* _The problem_
Rewrite the lines below as a JSON list of strings, one string per line, with blank lines and the pictures left out.

* _Entries provided_
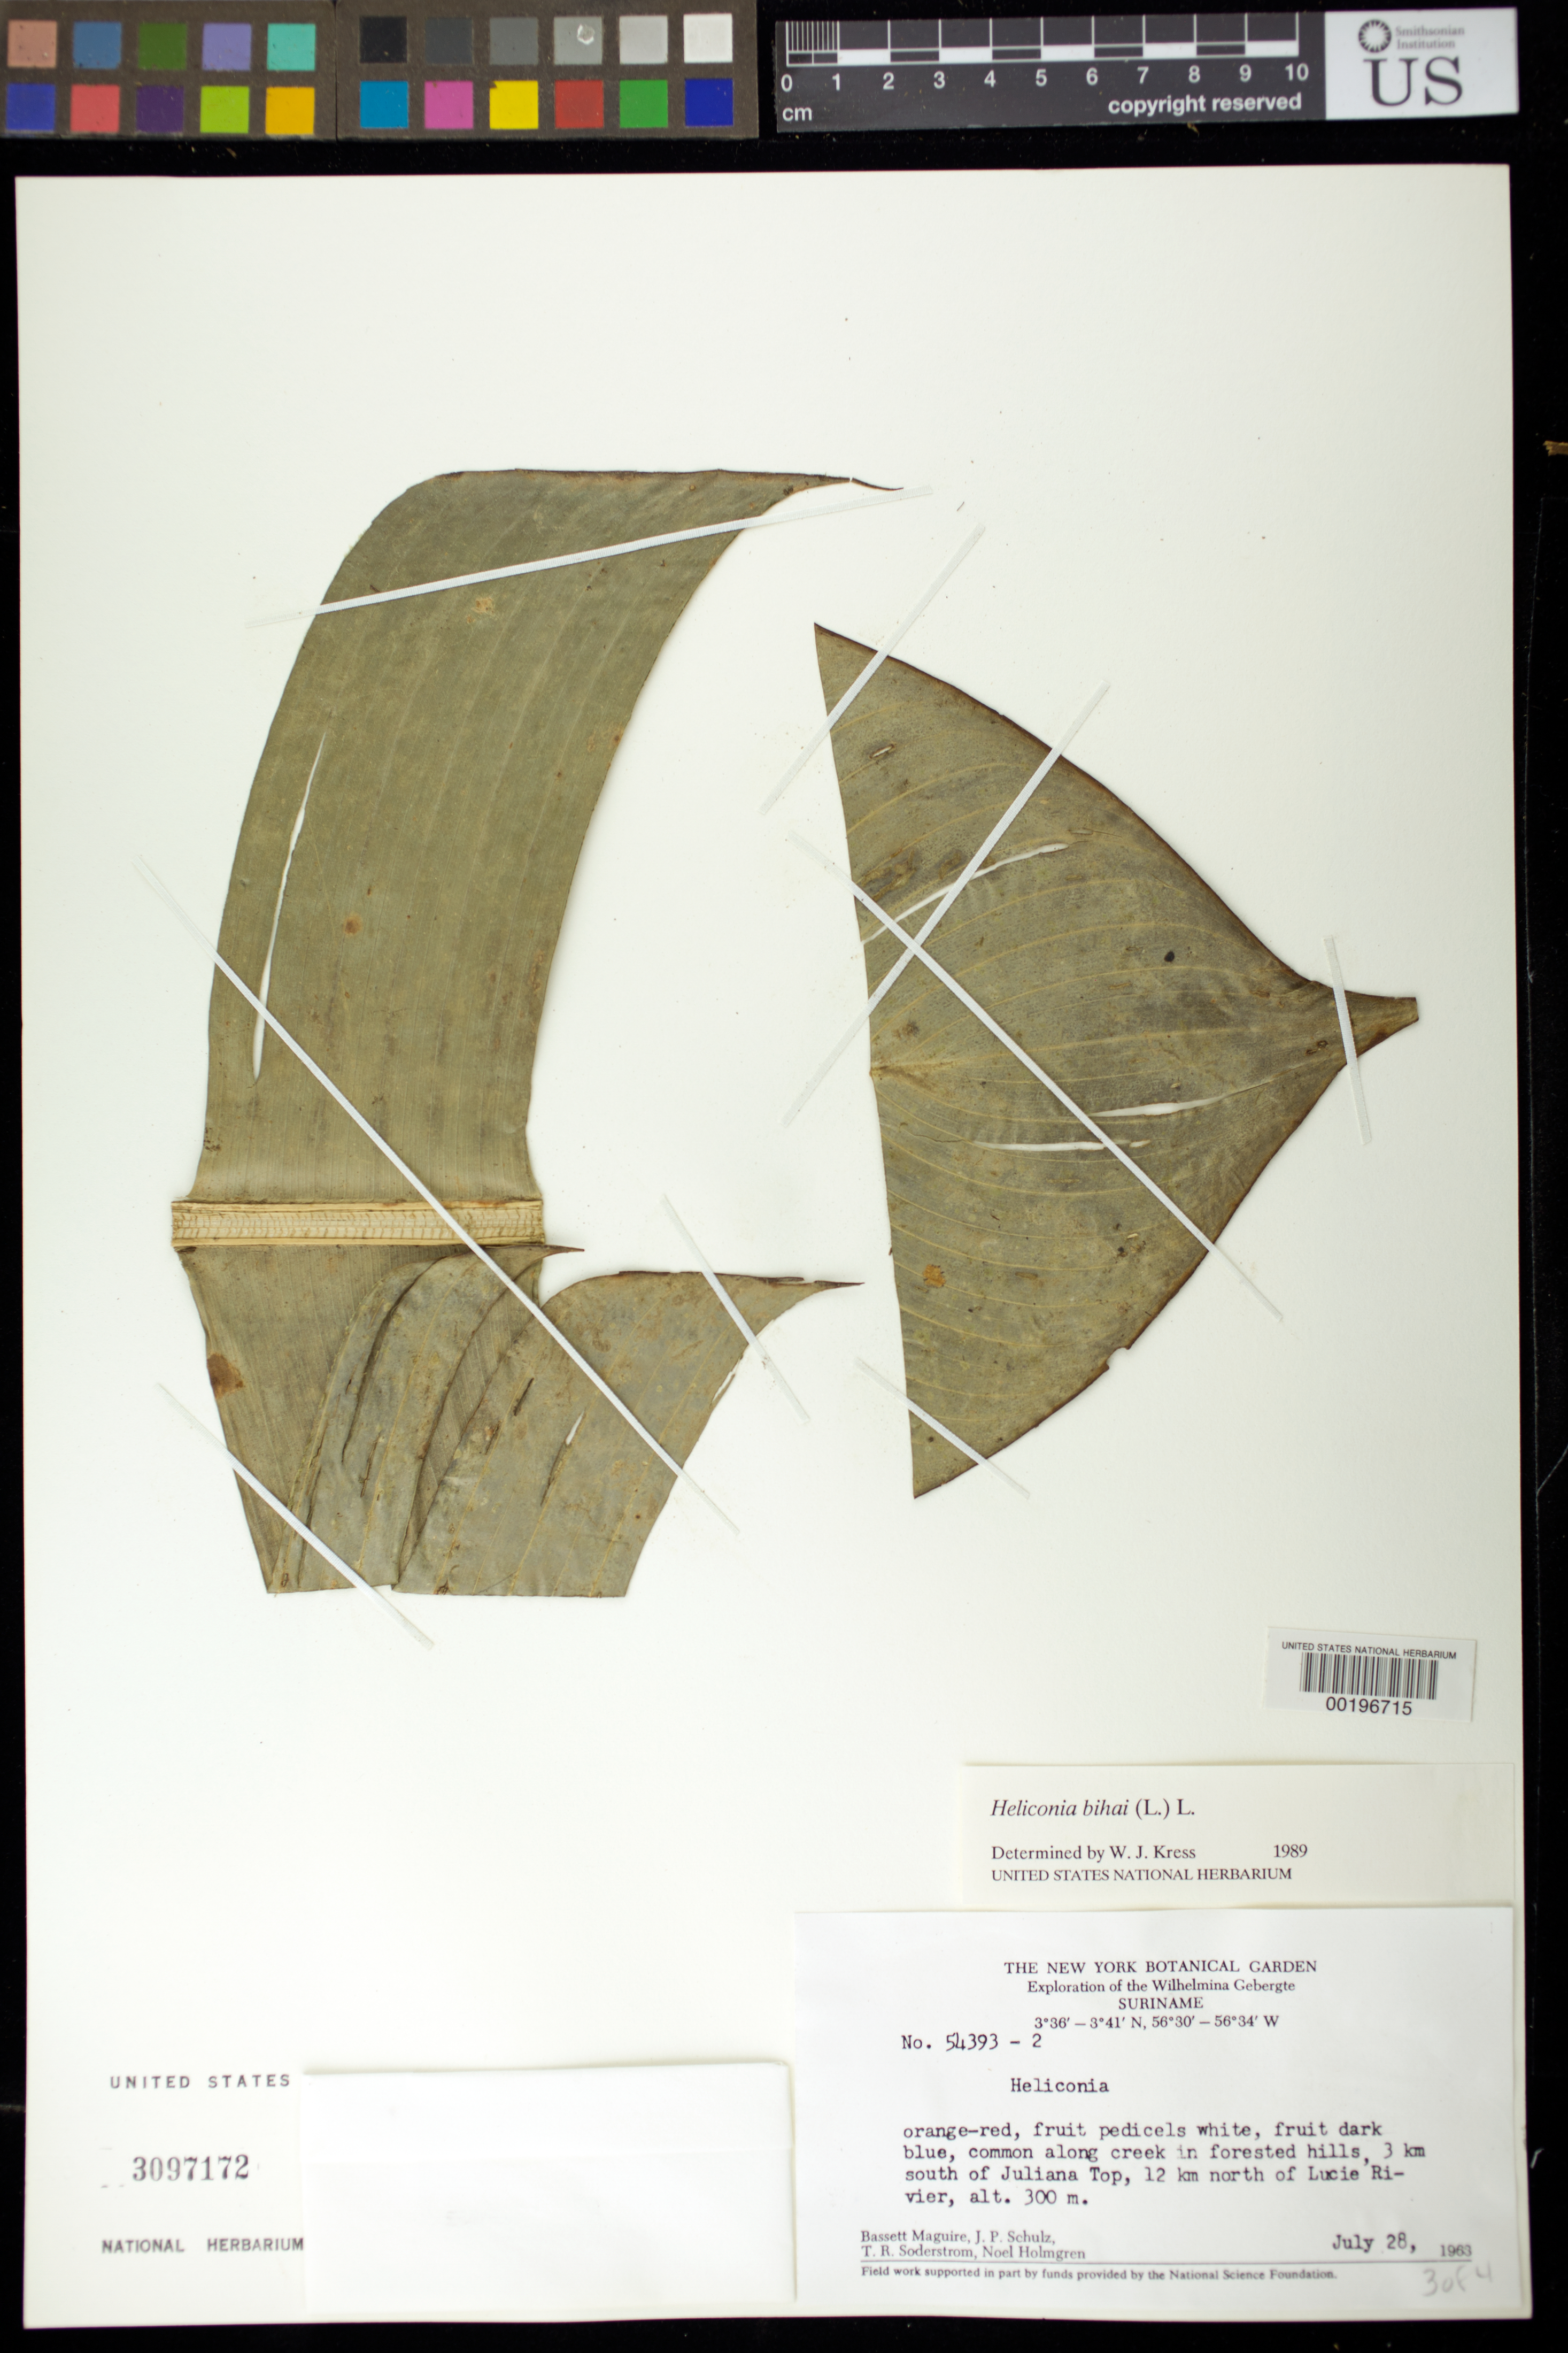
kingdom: Plantae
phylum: Tracheophyta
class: Liliopsida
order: Zingiberales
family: Heliconiaceae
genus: Heliconia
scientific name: Heliconia bihai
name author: (L.) L.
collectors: B. Maguire, J. P. Schulz, T. R. Soderstrom & N. H. Holmgren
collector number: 54393-2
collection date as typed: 28 Jul 1963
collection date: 1963-07-28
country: Suriname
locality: Wilhelmina gebirgte; 3 km s. of juliana top, 12 km n. of lucie rivier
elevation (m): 300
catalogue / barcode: US 3097172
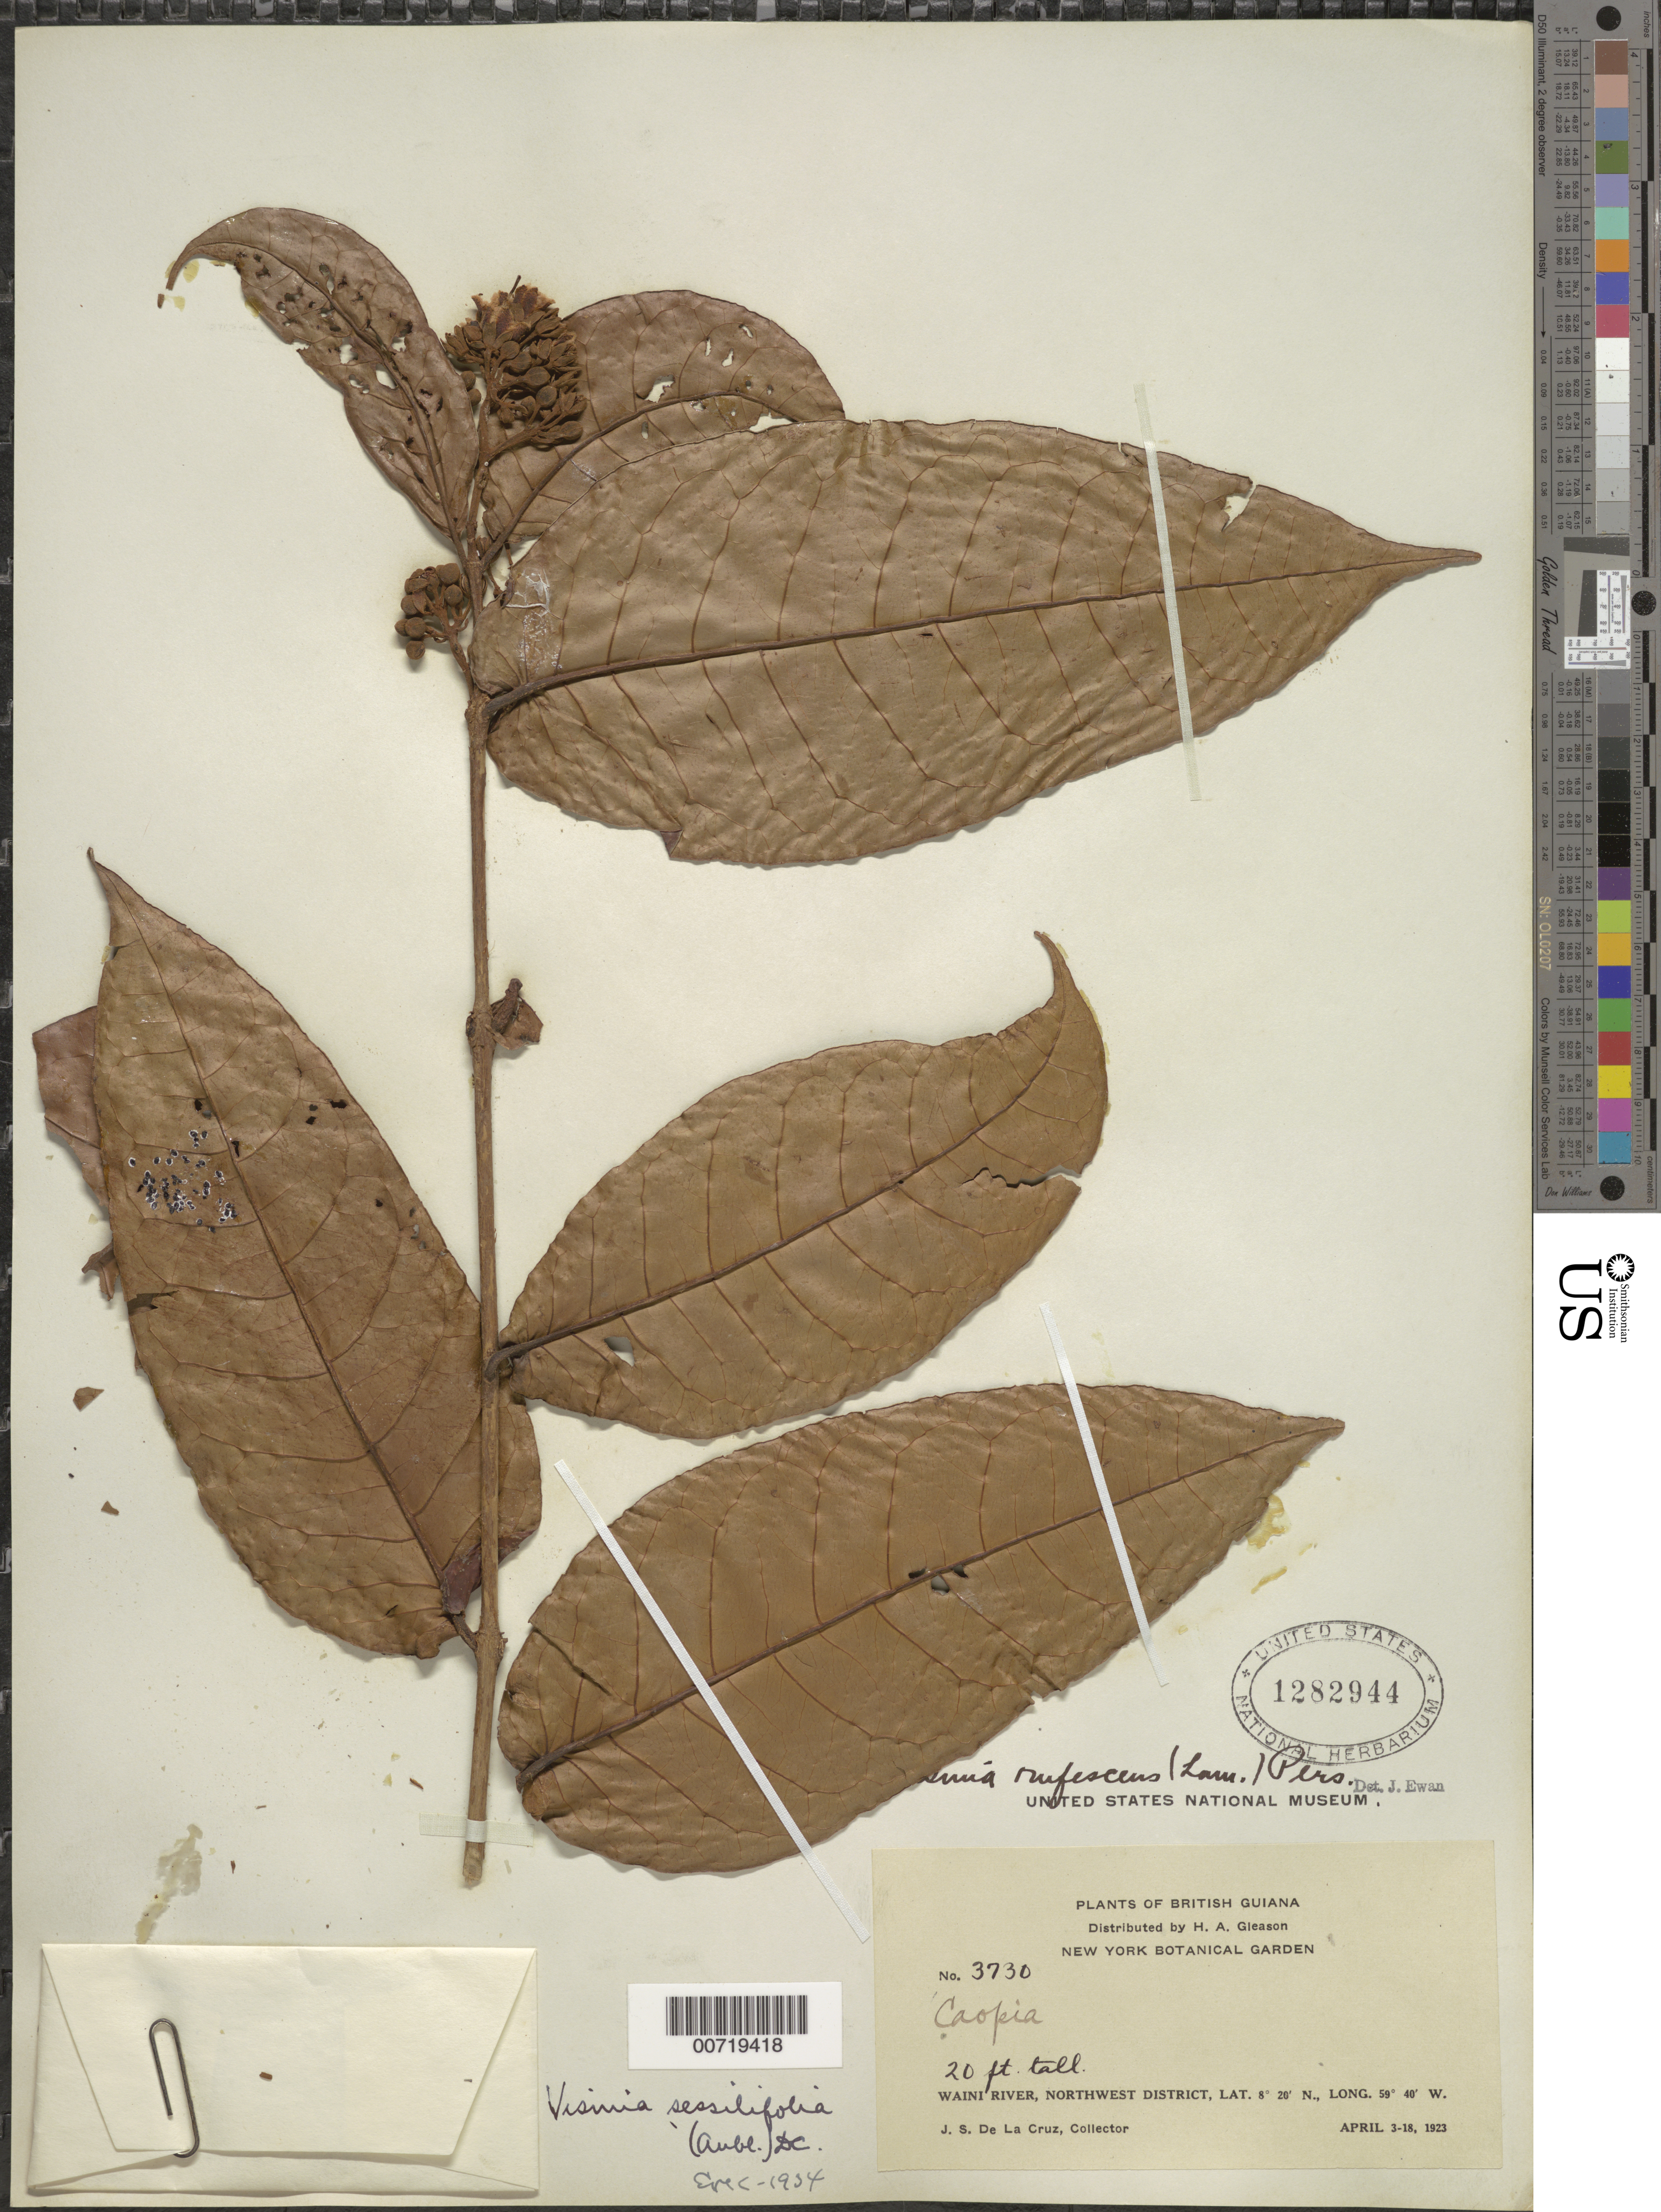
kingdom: Plantae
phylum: Tracheophyta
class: Magnoliopsida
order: Malpighiales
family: Hypericaceae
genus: Vismia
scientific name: Vismia sessilifolia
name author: (Aubl.) Choisy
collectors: J. S. de la Cruz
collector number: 3730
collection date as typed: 3-Apr-23 to 18-Apr-23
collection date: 1923-04-03/1923-04-18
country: Guyana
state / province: Barima-Waini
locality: Waini R., NW District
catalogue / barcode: US 1282944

* _Response to the exercise_
[
  "kingdom: Plantae",
  "phylum: Tracheophyta",
  "class: Liliopsida",
  "order: Zingiberales",
  "family: Heliconiaceae",
  "genus: Heliconia",
  "scientific name: Heliconia bihai",
  "name author: (L.) L.",
  "collectors: B. Maguire, J. P. Schulz, T. R. Soderstrom & N. H. Holmgren",
  "collector number: 54393-2",
  "collection date as typed: 28 Jul 1963",
  "collection date: 1963-07-28",
  "country: Suriname",
  "locality: Wilhelmina gebirgte; 3 km s. of juliana top, 12 km n. of lucie rivier",
  "elevation (m): 300",
  "catalogue / barcode: US 3097172",
  "kingdom: Plantae",
  "phylum: Tracheophyta",
  "class: Magnoliopsida",
  "order: Malpighiales",
  "family: Hypericaceae",
  "genus: Vismia",
  "scientific name: Vismia sessilifolia",
  "name author: (Aubl.) Choisy",
  "collectors: J. S. de la Cruz",
  "collector number: 3730",
  "collection date as typed: 3-Apr-23 to 18-Apr-23",
  "collection date: 1923-04-03/1923-04-18",
  "country: Guyana",
  "state / province: Barima-Waini",
  "locality: Waini R., NW District",
  "catalogue / barcode: US 1282944"
]